Hablan, sí, de locura y primavera: pero ni la locura es enfermedad mental ni la
primavera estación del año. La locura es, por emplear una expresión célebre, el
«malestar en la cultura», es decir, la alienación inevitable que
produce vivir en un mundo inhóspito, en un mundo enfermo; la primavera es la remota esperanza, colándose por algunas rendijas, de que el mundo sane. Es, pues, entre otras cosas, un
poema político, pero no es un poema de explícito contenido político ni guarda
un átomo de demagogia: es un poema de altísima calidad lírica, donde se
alternan formas muy distintas —del endecasílabo blanco al versículo, la prosa aforística o la lamentación de aire bíblico— creando en el lector un
desasosiego emocionado que revive la locura del mundo, su ordenado desorden que
enferma, mediante un lenguaje y con unos recursos de gran poeta.
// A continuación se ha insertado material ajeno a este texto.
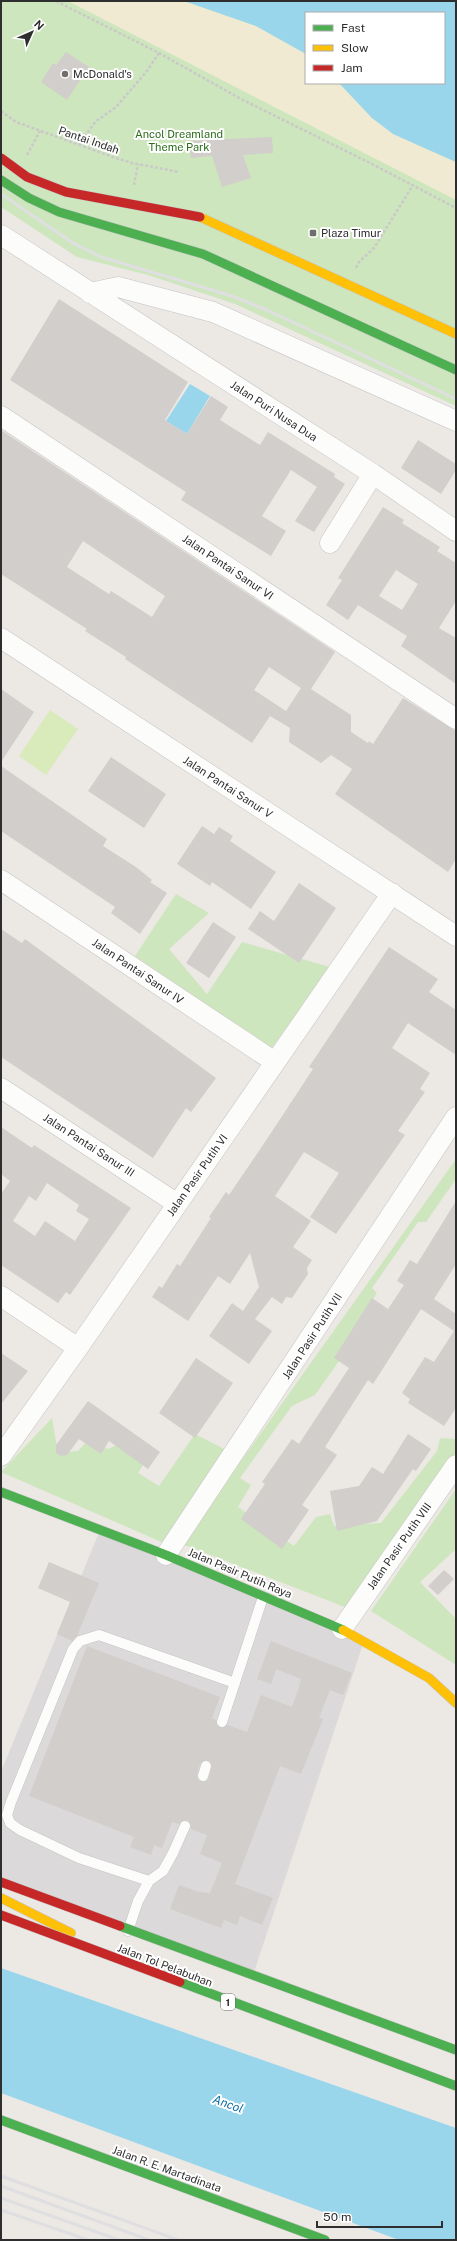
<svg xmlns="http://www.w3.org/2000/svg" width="457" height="2241" font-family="'Public Sans',sans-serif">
  <rect width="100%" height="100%" fill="#ece8e4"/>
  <!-- industrial -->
  <path fill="#dcd9db" d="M100,1530L364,1641L253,1975L1,1878V1772Z"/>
  <!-- green -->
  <path fill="#cee6be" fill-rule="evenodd" d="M1,1H456V406L235,304L148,275L77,257L1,207ZM306,13H444V83H306Z
    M176,894L209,913L169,949L207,994L242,942L330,967L271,1049L135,956Z
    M456,1159V1179L426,1222H418L372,1288L377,1293L342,1348L339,1361L315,1395L292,1406L240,1478L251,1485L238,1507L294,1546L316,1517L330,1514L334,1526L381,1523L437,1451L440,1438L456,1439V1455L350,1609L182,1544Z
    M52,1418L58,1453L78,1451L90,1438L108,1449L121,1443L146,1460L138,1473L159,1486L195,1434L228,1451L166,1544L1,1472Z
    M456,1489V1549L420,1582L456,1619V1665L371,1611Z"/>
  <!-- sand -->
  <path fill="#f0ead3" d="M68,1H184L256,26L306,54V83H339L372,118L413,143L456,162V200Z"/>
  <!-- pitch -->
  <path fill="#d9eabb" d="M50,710L78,729L46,775L19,756Z"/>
  <!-- water -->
  <path fill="#99d6ec" d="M184,1H456V162L393,134L372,118L339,83H444V13H306V54L256,26Z
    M190,384L210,396L187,434L166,421Z
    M1,1968L456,2128V2240H399L1,2093Z"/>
  <!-- building -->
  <path fill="#d1cecb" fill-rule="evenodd" d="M66,52L89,67L67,100L41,82L53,63L56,65Z
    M272,137L273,153L243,155L251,178L222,187L212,156L191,158L189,141Z
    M59,299L188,382L165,420L187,434L211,396L228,407L220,420L260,445L268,432L335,474L334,477L345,484L314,532L295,521L317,487L291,470L262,516L286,531L271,556L181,500L186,492L10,380Z
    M1,430L335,652L311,689L351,715V732L368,743L369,741L373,744L403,698L456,731V859L448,872L335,794L352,769L331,755L321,763L289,742L290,728L270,716L252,743L125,659L126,657L85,631L87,629L1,574ZM83,541L165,596L152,617L111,591L109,594L67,567ZM269,667L301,688L286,711L254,690Z
    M418,440L456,464V470L441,494L401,468Z
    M383,507L404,520L402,523L440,547L437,551L456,563V601L439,628L456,638V684L401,646L407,636L358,605L348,620L326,605L342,580L338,578ZM396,570L418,584L402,610L379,596Z
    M1,689L34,712L1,762Z
    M111,757L166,794L144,828L88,791Z
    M1,766L107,839L103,846L136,867L152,880L150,882L167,893L140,934L111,913L115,907L1,831Z
    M202,826L214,834L219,827L233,836L230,841L276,872L251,909L212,882L210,886L177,864Z
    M299,883L336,908L299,963L248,929L260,911L274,921Z
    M213,922L236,937L209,978L186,963Z
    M1,929L22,943L25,939L216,1078L191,1112L186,1108L153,1158L1,1057Z
    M389,947L438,979L429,992L456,1010V1055L408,1023L392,1048L430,1073L420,1089L425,1092L398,1131L405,1135L336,1234L310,1217L339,1173L304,1152L275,1196L311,1221L293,1247L312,1260L307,1268L308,1274L292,1298L286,1297L282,1304L272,1297L255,1319L272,1331L249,1364L209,1336L232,1303L243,1311L259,1287L250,1253L230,1284L218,1276L188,1321L152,1297L159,1286L162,1288L177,1264L180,1266L211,1218L209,1217L226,1192L229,1195L267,1139L313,1069L309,1067Z
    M1,1127L32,1148L34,1145L131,1208L70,1295L66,1292L58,1303L1,1265V1194L10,1181L1,1174ZM47,1183L79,1205L76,1211L89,1219L75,1241L45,1221L35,1236L13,1221L29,1196L36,1201Z
    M456,1201V1264L434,1299L456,1314V1408L444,1426L408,1403L410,1399L402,1393L425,1357L434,1362L454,1331L421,1309L373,1384L368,1380L325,1447L337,1455L302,1505L309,1510L282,1549L241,1519L265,1484L262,1482L292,1439L299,1444L349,1368L334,1358L372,1298L388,1309L404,1285L397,1281L410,1260L417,1264Z
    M1,1353L28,1371L1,1404Z
    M196,1358L233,1383L195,1438L159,1413Z
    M88,1401L160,1452L148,1469L109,1441L101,1454L79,1439L67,1455L61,1456L56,1453V1445Z
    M408,1434L431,1449L416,1471L413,1469L377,1521L337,1531L330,1491L359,1486L372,1467L383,1474Z
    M49,1562L99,1583L77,1636L72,1641L57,1634L70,1602L38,1588Z
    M444,1570L454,1579L438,1595L428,1586Z
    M271,1641L352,1673L343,1695L330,1690L319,1718L323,1719L301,1774L280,1766L235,1884L273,1898L262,1925L240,1916L237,1925L224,1920L221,1928L170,1909L179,1885L199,1892L210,1893L222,1863L200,1854L207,1835L191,1829V1825L188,1820L182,1821L179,1824L172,1822L162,1848L154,1845L151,1855L130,1847L134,1837L29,1796L87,1646L220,1697L212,1718L216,1720L217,1726L223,1728L228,1725L247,1732L261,1695L292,1707L298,1690L301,1679L276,1669L271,1684L257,1679ZM205,1760L210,1761L212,1767L208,1780L202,1782L198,1780L197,1775L200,1764Z"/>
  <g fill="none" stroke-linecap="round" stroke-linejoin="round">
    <defs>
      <path id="lane" d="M222,1722L263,1597
        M203,1776L206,1766
        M149,1881L79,1858L20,1830L10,1823L7,1815L11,1802L73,1649L80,1641L99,1635L235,1683
        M128,1931L138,1901L149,1881L163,1871L173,1853L185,1826"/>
      <path id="street" d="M1,235L373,474L456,531
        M90,293L118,287L213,312L456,421
        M1,416L456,719
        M330,543L373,474
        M1,638L456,936
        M1,880L275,1062
        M1,1088L176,1203
        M1,1296L78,1348
        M1,1456L78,1348L392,893
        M166,1555L456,1117
        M342,1629L456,1465"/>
      <path id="fast" d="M1,180L29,198L59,212L203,254L456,370
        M1,1492L166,1555L343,1630
        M1,2120L325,2240"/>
      <path id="slow" d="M200,217L456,334
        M343,1630L429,1678L456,1703
        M1,1898L71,1933"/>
      <path id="jam" d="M1,158L27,177L66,192L200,217"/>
    </defs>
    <!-- lane casing -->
    <use href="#lane" stroke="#c5c4c5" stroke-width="11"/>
    <!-- street casing -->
    <use href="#street" stroke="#c5c4c5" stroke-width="21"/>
    <!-- fast casing -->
    <use href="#fast" stroke="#c5c4c5" stroke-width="10"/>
    <!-- slow casing -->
    <use href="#slow" stroke="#c5c4c5" stroke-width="10"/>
    <!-- jam casing -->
    <use href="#jam" stroke="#c5c4c5" stroke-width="10"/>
    <!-- path -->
    <path stroke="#c9c9c8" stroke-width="2.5" stroke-dasharray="3 2" stroke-linecap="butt" d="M56,1L159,53L241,99L372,164L456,208
      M1,111L16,122L110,156L132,163L179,172
      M79,145L95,122L116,107L147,71L159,53
      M27,155L40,131
      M134,185L138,164
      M356,268L359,262L374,248L413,185"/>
    <!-- lane -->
    <use href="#lane" stroke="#fcfcfb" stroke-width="10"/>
    <!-- street -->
    <use href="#street" stroke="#fcfcfb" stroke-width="20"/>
    <!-- fast -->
    <use href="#fast" stroke="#4caf50" stroke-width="9"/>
    <!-- slow -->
    <use href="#slow" stroke="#ffc107" stroke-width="9"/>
    <!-- jam -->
    <use href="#jam" stroke="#c62828" stroke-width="9"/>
    <!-- rail -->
    <path stroke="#dfdfe1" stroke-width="3" d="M1,194L73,243L101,257L229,295L267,310L456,399
      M1,2176L178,2240
      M1,2186L149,2240
      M1,2198L119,2240
      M1,2210L88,2240"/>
    <defs>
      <path id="fast-bridge" d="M120,1926L456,2050
        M180,1982L456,2086"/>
      <path id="jam-bridge" d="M1,1882L120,1926
        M1,1915L180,1982"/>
    </defs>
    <!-- fast-bridge casing -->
    <use href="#fast-bridge" stroke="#c6c5c4" stroke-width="10" stroke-linecap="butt"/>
    <!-- jam-bridge casing -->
    <use href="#jam-bridge" stroke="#c6c5c4" stroke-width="10" stroke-linecap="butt"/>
    <!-- fast-bridge -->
    <use href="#fast-bridge" stroke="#4caf50" stroke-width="9"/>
    <!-- jam-bridge -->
    <use href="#jam-bridge" stroke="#c62828" stroke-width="9"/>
  </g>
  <!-- markers -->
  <g fill="#706f6e" stroke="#fff" stroke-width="1.5">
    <circle cx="65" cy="74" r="4"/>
    <rect x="309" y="229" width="8" height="8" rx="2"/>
  </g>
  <g text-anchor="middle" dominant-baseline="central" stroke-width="4" stroke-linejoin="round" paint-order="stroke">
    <!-- shield labels -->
    <rect fill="#fff" stroke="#6d6d6d" stroke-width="1" x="221" y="1994" width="14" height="16" rx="3"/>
    <g font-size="10" font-weight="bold" fill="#2e2e2e">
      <text x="228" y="2002">1</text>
    </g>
    <!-- poi labels -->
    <g font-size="11" fill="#2e2e2e" stroke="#fff" text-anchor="start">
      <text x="73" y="74">McDonald's</text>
      <text x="321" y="233">Plaza Timur</text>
    </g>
    <!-- park labels -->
    <g font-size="11" fill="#2c6e1b" stroke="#fff">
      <text x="179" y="134">Ancol Dreamland<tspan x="179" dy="13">Theme Park</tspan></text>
    </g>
    <!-- street labels -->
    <g font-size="11" fill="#2e2e2e" stroke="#fff">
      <text transform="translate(89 140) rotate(19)">Pantai Indah</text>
      <text transform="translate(274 411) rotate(33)">Jalan Puri Nusa Dua</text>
      <text transform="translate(228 567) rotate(34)">Jalan Pantai Sanur VI</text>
      <text transform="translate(228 787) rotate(33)">Jalan Pantai Sanur V</text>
      <text transform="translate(138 971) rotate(34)">Jalan Pantai Sanur IV</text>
      <text transform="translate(89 1145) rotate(33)">Jalan Pantai Sanur III</text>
      <text transform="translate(197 1175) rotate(-55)">Jalan Pasir Putih VI</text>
      <text transform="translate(312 1336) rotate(-57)">Jalan Pasir Putih VII</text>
      <text transform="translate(399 1546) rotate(-55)">Jalan Pasir Putih VIII</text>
      <text transform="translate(240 1573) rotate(23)">Jalan Pasir Putih Raya</text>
      <text transform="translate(165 1965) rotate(21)">Jalan Tol Pelabuhan</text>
      <text transform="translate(167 2169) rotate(20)">Jalan R. E. Martadinata</text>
    </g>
    <!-- water labels -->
    <g font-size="12" font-style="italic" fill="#0d6fa3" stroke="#fff">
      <text transform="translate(228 2104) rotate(20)">Ancol</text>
    </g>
  </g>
  <!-- border -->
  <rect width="457" height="2241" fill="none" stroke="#2e2e2e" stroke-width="4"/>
  <!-- legend -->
  <rect x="305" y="12" width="140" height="72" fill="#ffffff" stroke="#ababab"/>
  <rect x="313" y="25" width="20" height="6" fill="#4caf50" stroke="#ababab"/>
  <text x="341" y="32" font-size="12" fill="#2e2e2e">Fast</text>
  <rect x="313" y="45" width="20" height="6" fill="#ffc107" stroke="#ababab"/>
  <text x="341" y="52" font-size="12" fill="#2e2e2e">Slow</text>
  <rect x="313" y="65" width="20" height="6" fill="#c62828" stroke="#ababab"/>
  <text x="341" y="72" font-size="12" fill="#2e2e2e">Jam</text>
  <!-- north arrow -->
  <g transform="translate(32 32) rotate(45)" stroke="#ffffff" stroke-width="3" paint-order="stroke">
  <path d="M0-3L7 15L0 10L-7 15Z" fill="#2e2e2e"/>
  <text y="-6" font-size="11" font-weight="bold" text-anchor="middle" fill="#2e2e2e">N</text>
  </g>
  <!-- scale -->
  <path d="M317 2221v6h125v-6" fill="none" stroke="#2e2e2e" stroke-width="2"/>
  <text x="323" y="2221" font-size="12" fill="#2e2e2e" stroke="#ffffff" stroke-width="3" paint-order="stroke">50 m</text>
</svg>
Me atrevo a
afirmar que leer este magnífico poema, uno de los mejores que yo he leído últimamente, es para el lector la primavera.
«Voy a volver a
mí» reúne trece poemas referidos al ámbito personal de la autora y su mundo
social cercano: los amigos muertos y vivos, los recuerdos, las circunstancias que
la han hecho ser quien es, la dichosa pandemia… Los unen los ojos y la voz de la
poeta, pero su vínculo estructural es más tenue. De todas formas, la calidad
lírica sigue alta y algunos de los poemas —Llamadme Ismael, que no es lo
que parece, 2020, Postguerra— son muy buenos.
«Mayo y Darío»
está centrado en los nietos. Es un tema delicado: se presta, y más en
estos tiempos, al tópico, a la blandenguería y, lo que es peor, a presumir heroica
y ridículamente de algo que a los abuelos se nos da hecho. Temporelli
esquiva los riesgos apoyándose en tres pilares: el magnífico poema inicial —que
lleva una nana en seguidillas, como las de Hernández—, el último —Testamento,
un romancillo muy bien disimulado— y que el resto sean glosas a lo dicho por
los niños.
Un gran libro,
reitero, cuyo valor no merman algunos mínimos deslices. Señalo tres: un
«deshechos» (pág. 20) que acaso debería ser «desechos», un «adjuro» (pág. 42)
que debería ser «abjuro», y una mejor redacción —quizá una coma fuera
suficiente— en el final del segundo párrafo del epilogo. Poca cosa.
Manuela Temporelli.
Sabor de moras en agosto. Bartleby Editores. Madrid. 2022. Trece euros.
Conocí a Manuela cuando llevaba la tertulia poética de Comisiones Obreras, ya era lo que es, poeta entre poetas. La vez última nos saludamos en Toledo, a primeros de este septiembre, pero reconozco que no la he leído suficiente, ni suficiente ha publicado. Espero encontrarme con sus "moras" en alguna librería. Tu lectura las hace apetecibles. Y lo de la invisibilidad se debe a la distancia. Alcázar de San Juan parece tan lejana a nuestra cotidianidad provincial que lo justificaría. Sé que ella sigue acercándose a Madrid, más cerca de Alcázar que Ciudad Real. (Por cierto, no será Madrid, en lugar de Madrie, en la ficha que cierra tu texto sobre el libro).
ResponderEliminarHa publicado poco y en las publicaciones se nota un progreso indudable. Creo que este libro es el mejor, el más maduro y el más complejo. Efectivamente, Alcázar está más cerca de Madrid (Madrid: corregido), pero también es verdad que las "élites culturales" de la provincia no ven mucho más allá de la Plaza del Pilar: alguna vez habría que darle una vuelta al asunto.
EliminarEfectivamente, es un buen libro. Cuando lo cerré, lo primero que le dije a otra amiga poeta, era que "Sabor de moras en agosto", era el mejor poemario de la actualidad, que he leído en mucho tiempo.
ResponderEliminarEs bueno, sí. A ver si tuviera la repercusión que merece.